The share of international migrants in destination countries is increasing – especially in high-income countries – and has started posing social challenges as migrants are often perceived as competitors for jobs and threat to wage levels. Nevertheless, in view of an ageing population and low fertility rates in several high-income countries, migration could provide benefits both for the recipient and the source countries.
However in India, principal source of income has a lot to do with the migration of social classes, it can be somehow generalised as to how entire South Asia does, a figure from ministry of statistics and program implementation suggests-
India’s Population Pyramid
The feminization of agriculture not only increases the burden on women but also presents them with opportunities. As agriculture adopts laboursaving technologies, agricultural employment is expected to shrink, with both women and men moving into other sectors. However, while men may branch out of subsistence farming or of agriculture altogether, women in many low-income countries continue to stay in rural areas and work in agriculture, with trends towards agricultural feminization becoming prominent. In this role, women can improve gender inequality but only if they have a greater say in decision-making and in the control of household resources.
While in most sub-Saharan African countries, women have always constituted a large part of the agricultural labour force, trends towards agricultural feminization are especially prominent in the Near East and North Africa and in South and Central Asia. Between 1980 and 2010, the share of women employed in agriculture increased from about 30 percent to 43 percent in North Africa, and from 35 per cent to 48 per cent in the Near East.
The growth in women’s share of agricultural employment is also apparent in a number of Latin American countries, including Chile, Ecuador and Peru.

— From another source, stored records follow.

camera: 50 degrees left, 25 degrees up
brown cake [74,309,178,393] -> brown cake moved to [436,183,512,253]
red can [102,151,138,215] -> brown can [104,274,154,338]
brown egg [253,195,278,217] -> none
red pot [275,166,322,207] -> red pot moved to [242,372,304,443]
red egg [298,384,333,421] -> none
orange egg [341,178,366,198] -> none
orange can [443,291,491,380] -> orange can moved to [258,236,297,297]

Changes in food systems towards a more prominent role of commercial farms and increased consumption of processed food create some paid employment opportunities for women outside of family farms. However, there is evidence that women working on commercial farms and in packing houses of high value-added supply chains tend to be concentrated in labour-intensive, low-skilled jobs.

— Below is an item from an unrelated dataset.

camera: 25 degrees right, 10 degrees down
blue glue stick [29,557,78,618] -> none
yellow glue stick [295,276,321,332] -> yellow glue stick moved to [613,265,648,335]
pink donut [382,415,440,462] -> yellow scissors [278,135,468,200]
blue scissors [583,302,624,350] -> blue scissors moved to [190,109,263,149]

The expanding role of women in agriculture can be empowering if their input and decisions hold more sway at home as well. However, it may also exacerbate women’s workloads, as infrastructure and institutions in low-income countries are rarely adapted to supporting working women.
Even the father of green revolution in India, MS Swaminathan had given his serious views on the feminisation of agriculture. His perspective revolves around the involvement of women in agriculture at every level, in fact, he had proposed for it as a private member bill in the Indian parliament during his parliamentary tenure.